BRANO SELEZIONATO
Un nuovo capitolo si aggiunge al complesso iter della legge di bilancio. Con l’approvazione in Commissione Bilancio al Senato, emerge un dettaglio di non poco conto che tocca da vicino le politiche di riequilibrio territoriale del nostro Paese: un taglio di 500 milioni di euro al Fondo per lo Sviluppo e la Coesione (FSC) per il triennio 2026-2028.
La notizia, contenuta nel testo della manovra pronto per l’esame dell’Aula, specifica una riduzione delle risorse così articolata: un taglio di 300 milioni di euro per l’anno 2026 e una successiva diminuzione di 100 milioni di euro per ciascuno degli anni 2027 e 2028. Questa decisione interviene sulla programmazione 2021-2027 del Fondo, uno strumento finanziario cruciale per il superamento degli squilibri economici e sociali tra le diverse aree d’Italia.
Cos’è il Fondo Sviluppo e Coesione e perché è così importante
Per comprendere appieno la portata di questa misura, è fondamentale ricordare la natura e gli obiettivi del Fondo per lo Sviluppo e la Coesione. Istituito per dare unità programmatica e finanziaria agli interventi aggiuntivi a finanziamento nazionale, l’FSC è il principale veicolo per attuare le politiche di coesione. Il suo scopo è finanziare progetti strategici, sia infrastrutturali che immateriali, di rilievo nazionale, interregionale e regionale, con l’obiettivo ultimo di ridurre i divari territoriali.
Le risorse del Fondo sono aggiuntive rispetto ai finanziamenti ordinari e a quelli europei, e seguono un principio di programmazione pluriennale in linea con i Fondi Strutturali dell’Unione Europea. Per il ciclo 2021-2027, la dotazione iniziale era stata fissata a 50 miliardi di euro dalla legge di bilancio per il 2021, successivamente rifinanziata. La chiave di riparto territoriale prevede storicamente una destinazione prevalente delle risorse al Mezzogiorno (80%) e la restante parte al Centro-Nord (20%).
Le ragioni dietro i tagli e le possibili conseguenze
La riduzione delle dotazioni del Fondo Sviluppo e Coesione si inserisce in un contesto più ampio di razionalizzazione della spesa pubblica e di ricerca di coperture finanziarie per altre misure considerate prioritarie dal governo. La manovra di bilancio, come spesso accade, è un esercizio di equilibri complessi, dove l’allocazione delle risorse risponde a scelte politiche precise.
Le opposizioni hanno già espresso forti critiche, definendo la riduzione del Fondo come una mossa che “conferma la tendenza del governo a fare cassa sui giovani, il futuro, la ricerca, la cultura”. Il timore è che a farne le spese siano soprattutto le aree più fragili del Paese, quelle che maggiormente beneficiano degli interventi finanziati dal Fondo per colmare il gap in termini di infrastrutture, servizi e opportunità di sviluppo.
Un definanziamento, anche se spalmato su più anni, potrebbe tradursi in:
- Rallentamento o blocco di cantieri e progetti già pianificati.

CONSEGNE
A. Rispondi alle seguenti domande sul brano selezionato:
(i) Di quanto viene ridotto il Fondo per l'anno 2026?
(ii) A quanto era stata fissata la dotazione iniziale del Fondo per il ciclo 2021-2027?
(iii) Quale quota delle risorse è storicamente destinata al Centro-Nord?
B. Indica se ciascuna affermazione concorda con il brano selezionato. Rispondi sì o no e cita testualmente le parole che lo stabiliscono.
(i) Il taglio al Fondo per il triennio 2026-2028 ammonta a 500 milioni di euro.
(ii) Le risorse del Fondo sostituiscono i finanziamenti europei.
(iii) L'approvazione in Commissione Bilancio è avvenuta alla Camera.
C. Riproduci fedelmente il tratto del brano selezionato che comincia con "Le ragioni dietro" e prosegue fino a "scelte politiche precise.".
Le righe non hanno alcun rapporto con il brano selezionato.

ESTRATTO DEL DATASET

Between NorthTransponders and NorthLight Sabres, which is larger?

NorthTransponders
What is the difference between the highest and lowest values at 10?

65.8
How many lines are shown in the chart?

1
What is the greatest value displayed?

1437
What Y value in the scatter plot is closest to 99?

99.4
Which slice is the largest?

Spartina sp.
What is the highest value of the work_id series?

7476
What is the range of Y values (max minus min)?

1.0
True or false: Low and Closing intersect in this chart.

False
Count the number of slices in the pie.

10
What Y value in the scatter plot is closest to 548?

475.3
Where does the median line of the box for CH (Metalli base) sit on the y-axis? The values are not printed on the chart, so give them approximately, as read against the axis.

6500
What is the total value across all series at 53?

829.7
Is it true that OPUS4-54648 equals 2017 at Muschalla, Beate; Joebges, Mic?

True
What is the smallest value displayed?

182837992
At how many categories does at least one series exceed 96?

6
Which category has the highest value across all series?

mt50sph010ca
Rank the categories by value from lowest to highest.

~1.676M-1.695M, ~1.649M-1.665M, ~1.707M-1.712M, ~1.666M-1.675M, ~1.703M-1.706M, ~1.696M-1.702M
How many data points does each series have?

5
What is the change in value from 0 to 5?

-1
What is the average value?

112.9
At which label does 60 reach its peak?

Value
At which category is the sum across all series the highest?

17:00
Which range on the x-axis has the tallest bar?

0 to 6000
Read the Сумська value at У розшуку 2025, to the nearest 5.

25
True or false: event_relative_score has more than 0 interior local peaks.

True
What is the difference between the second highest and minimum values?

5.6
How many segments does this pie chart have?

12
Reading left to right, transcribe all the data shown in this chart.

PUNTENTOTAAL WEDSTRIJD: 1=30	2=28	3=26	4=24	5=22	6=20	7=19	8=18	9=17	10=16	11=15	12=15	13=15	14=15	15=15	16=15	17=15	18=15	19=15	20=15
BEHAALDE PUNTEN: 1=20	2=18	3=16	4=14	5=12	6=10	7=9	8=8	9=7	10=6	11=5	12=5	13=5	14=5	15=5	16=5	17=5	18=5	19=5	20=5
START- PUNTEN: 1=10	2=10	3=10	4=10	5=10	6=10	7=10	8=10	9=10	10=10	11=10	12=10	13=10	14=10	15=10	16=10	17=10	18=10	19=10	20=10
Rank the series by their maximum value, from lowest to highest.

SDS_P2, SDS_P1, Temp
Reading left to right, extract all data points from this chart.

RISPOSTE
A.
(i) Di 300 milioni di euro.
(ii) A 50 miliardi di euro.
(iii) Il 20%.

B.
(i) Sì: "un taglio di 500 milioni di euro al Fondo per lo Sviluppo e la Coesione (FSC) per il triennio 2026-2028".
(ii) No: "Le risorse del Fondo sono aggiuntive rispetto ai finanziamenti ordinari e a quelli europei".
(iii) No: "Con l’approvazione in Commissione Bilancio al Senato".

C.
Le ragioni dietro i tagli e le possibili conseguenze
La riduzione delle dotazioni del Fondo Sviluppo e Coesione si inserisce in un contesto più ampio di razionalizzazione della spesa pubblica e di ricerca di coperture finanziarie per altre misure considerate prioritarie dal governo. La manovra di bilancio, come spesso accade, è un esercizio di equilibri complessi, dove l’allocazione delle risorse risponde a scelte politiche precise.